In other words, Tweenbots are masters of amae, the art of childish, irresistible dependency. This has intriguing implications for human-robot interaction even if the Tweenbots themselves are more art project than anything else.
It might seem surprising that this idea should come out of the US. Wasn’t Japan the country gradually filling up with roly-poly companions along the lines of those in Tezuka Osamu’s Astroboy and other manga, while the American market favors no-nonsense machines that are faceless, creepy, or both? (Relatively thoughtful example of this narrative: “Why Should We Be Friends?” in Newsweek last year.)
When you think about it, though, Japan’s superstar robots already rely on amae in a very deep and existential way. An AIBO isn’t quite as helpless as a Tweenbot, but it was very carefully designed to appear to be. (Even the sound design was contracted out to Takemura “Child & Magic” Nobukazu.) ASIMO speaks like a child, looks like a whimsical space elf, and acts like a clumsy servant. You could hire a human to do what the ASIMO does much more smoothly, and it would probably even be cheaper — but people forgive the ASIMO its failings because it seems to be trying its hardest to please.
A Roomba, on the other hand, relates to two things: furniture and dirt. It isn’t even designed to simulate awareness of humans, let alone deference. (You can imagine a Roomba doggedly cleaning a post-apocalyptic wasteland, Wall-E-style, but can you imagine an AIBO frolicking there?)
Tweenbots are closer to the Roomba pole than the ASIMO one. They, too, are insects blindly following one very simple algorithm: “move forward while looking cute”. They don’t interact with humans; humans act on them.
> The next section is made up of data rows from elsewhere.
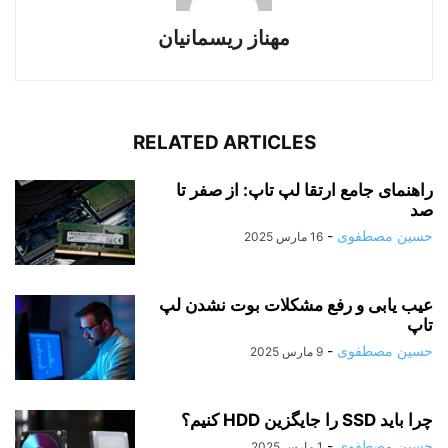
مهناز ریسمانیان
RELATED ARTICLES
راهنمای جامع ارتقا لپ‌ تاپ: از صفر تا
صد
حسین مصطفوی
-
16 مارس 2025
عیب یابی و رفع مشکلات بوت نشدن لپ‌
تاپ
حسین مصطفوی
-
9 مارس 2025
چرا باید SSD را جایگزین HDD کنیم؟
حسین مصطفوی
-
1 مارس 2025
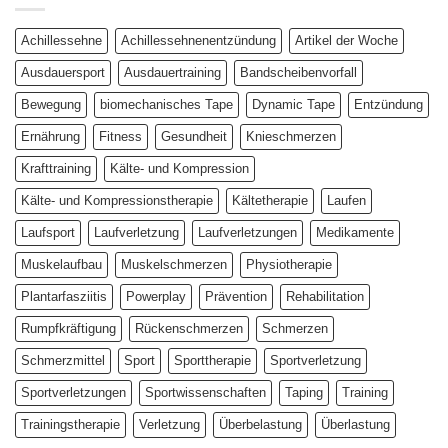
–
biomechanische
Studienergebnisse
Parameter
Achillessehne
Achillessehnenentzündung
Artikel der Woche
unter
der
Ausdauersport
Ausdauertraining
Bandscheibenvorfall
Lupe
Bewegung
biomechanisches Tape
Dynamic Tape
Entzündung
Ernährung
Fitness
Gesundheit
Knieschmerzen
Krafttraining
Kälte- und Kompression
Kälte- und Kompressionstherapie
Kältetherapie
Laufen
Laufsport
Laufverletzung
Laufverletzungen
Medikamente
Muskelaufbau
Muskelschmerzen
Physiotherapie
Plantarfasziitis
Powerplay
Prävention
Rehabilitation
Rumpfkräftigung
Rückenschmerzen
Schmerzen
Schmerzmittel
Sport
Sporttherapie
Sportverletzung
Sportverletzungen
Sportwissenschaften
Taping
Training
Trainingstherapie
Verletzung
Überbelastung
Überlastung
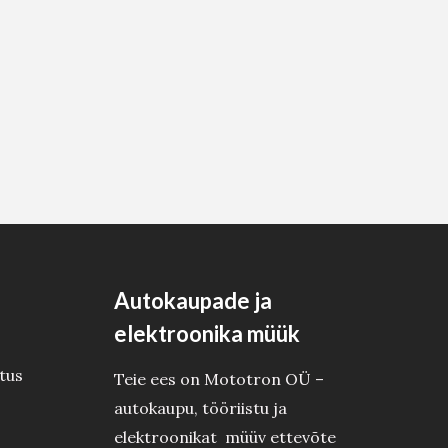
Autokaupade ja
elektroonika müük
tus
Teie ees on Mototron OÜ –
autokaupu, tööriistu ja
elektroonikat müüv ettevõte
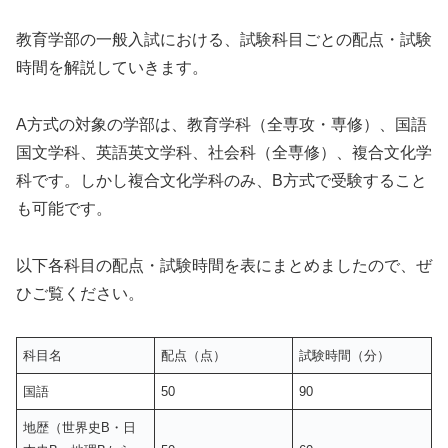
教育学部の一般入試における、試験科目ごとの配点・試験
時間を解説していきます。
A方式の対象の学部は、教育学科（全専攻・専修）、国語
国文学科、英語英文学科、社会科（全専修）、複合文化学
科です。しかし複合文化学科のみ、B方式で受験すること
も可能です。
以下各科目の配点・試験時間を表にまとめましたので、ぜ
ひご覧ください。
科目名
配点（点）
試験時間（分）
国語
50
90
地歴（世界史B・日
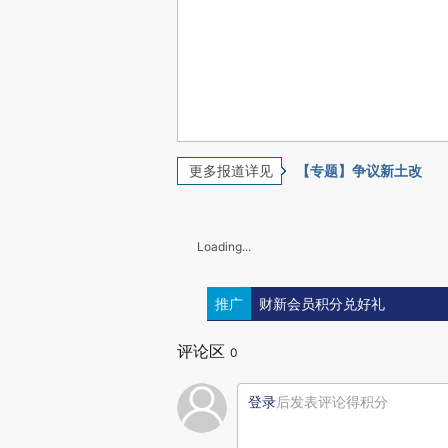
更多报道详见
【专题】争议新土改
Loading...
推广
财新会员积分兑好礼
评论区
0
登录
后发表评论得积分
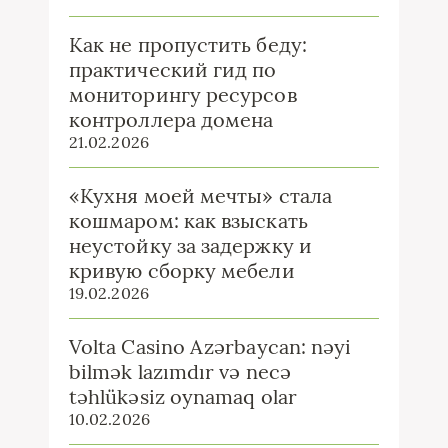
Как не пропустить беду:
практический гид по
мониторингу ресурсов
контроллера домена
21.02.2026
«Кухня моей мечты» стала
кошмаром: как взыскать
неустойку за задержку и
кривую сборку мебели
19.02.2026
Volta Casino Azərbaycan: nəyi
bilmək lazımdır və necə
təhlükəsiz oynamaq olar
10.02.2026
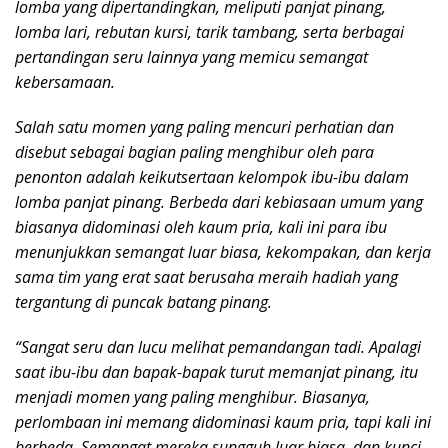
lomba yang dipertandingkan, meliputi panjat pinang,
lomba lari, rebutan kursi, tarik tambang, serta berbagai
pertandingan seru lainnya yang memicu semangat
kebersamaan.
Salah satu momen yang paling mencuri perhatian dan
disebut sebagai bagian paling menghibur oleh para
penonton adalah keikutsertaan kelompok ibu-ibu dalam
lomba panjat pinang. Berbeda dari kebiasaan umum yang
biasanya didominasi oleh kaum pria, kali ini para ibu
menunjukkan semangat luar biasa, kekompakan, dan kerja
sama tim yang erat saat berusaha meraih hadiah yang
tergantung di puncak batang pinang.
“Sangat seru dan lucu melihat pemandangan tadi. Apalagi
saat ibu-ibu dan bapak-bapak turut memanjat pinang, itu
menjadi momen yang paling menghibur. Biasanya,
perlombaan ini memang didominasi kaum pria, tapi kali ini
berbeda. Semangat mereka sungguh luar biasa, dan kunci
That humans interpret this as an interaction is an artifact of the human programming to be suckers for cute, helpless creatures. People get attached to their Roombas, too, naming them and treating them like pets, despite the fact that a Roomba literally cannot distinguish a human from an end table.
An AIBO or an ASIMO performs amae, while a Tweenbot embodies it. In robotics, specialization usually increases efficiency, which means that a Tweenbot’s amae comes cheaper and easier. But it also makes them a developmental cul-de-sac: they are designed to need us more than we need them.
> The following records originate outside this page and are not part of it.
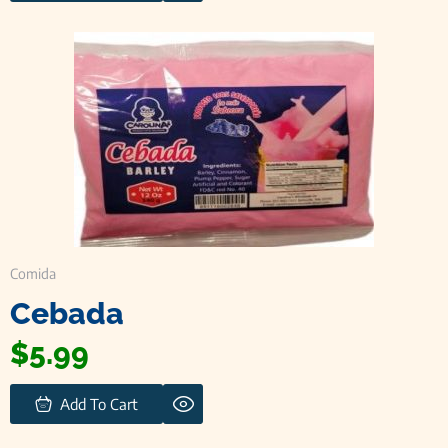
Comida
Cebada
$
5.99
Add To Cart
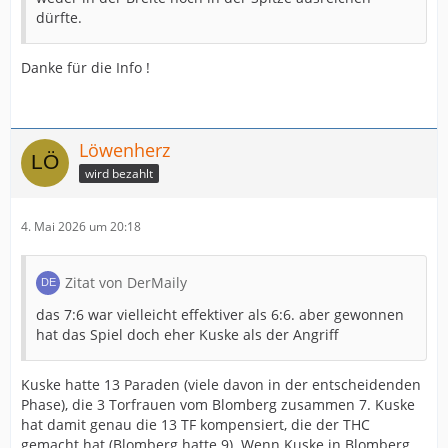
dürfte.
Danke für die Info !
Löwenherz
wird bezahlt
4. Mai 2026 um 20:18
Zitat von DerMaily
das 7:6 war vielleicht effektiver als 6:6. aber gewonnen
hat das Spiel doch eher Kuske als der Angriff
Kuske hatte 13 Paraden (viele davon in der entscheidenden
Phase), die 3 Torfrauen vom Blomberg zusammen 7. Kuske
hat damit genau die 13 TF kompensiert, die der THC
gemacht hat (Blomberg hatte 9). Wenn Kuske in Blomberg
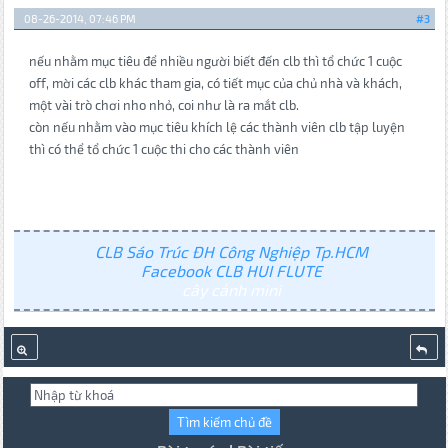
08-26-2014, 07:46 PM
#3
nếu nhằm mục tiêu để nhiều người biết đến clb thì tổ chức 1 cuộc
off, mời các clb khác tham gia, có tiết mục của chủ nhà và khách,
một vài trò chơi nho nhỏ, coi như là ra mắt clb.
còn nếu nhằm vào mục tiêu khích lệ các thành viên clb tập luyện
thì có thể tổ chức 1 cuộc thi cho các thành viên
CLB Sáo Trúc ĐH Công Nghiệp Tp.HCM
Facebook CLB HUI FLUTE
cây cảnh mini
This is not the case for the ASIMOs and AIBOs of the world. The hope for them is that they will one day mature into new models dextrous and capable enough to allow us to indulge in amae. Let’s be brutally honest: the manga model for robot-assisted aged care is less Astroboy than Doraemon, the robo-amae fantasy par excellence. If you want a picture of the future, imagine an old man pleading for a takecopter — forever.
Until then, though, we indulge them like the children they are, indulging their weaknesses, applauding proudly when they manage to stand upright unsupported, and waiting patiently for them to grow up — something which Tweenbots, like Peter Pan, will never do.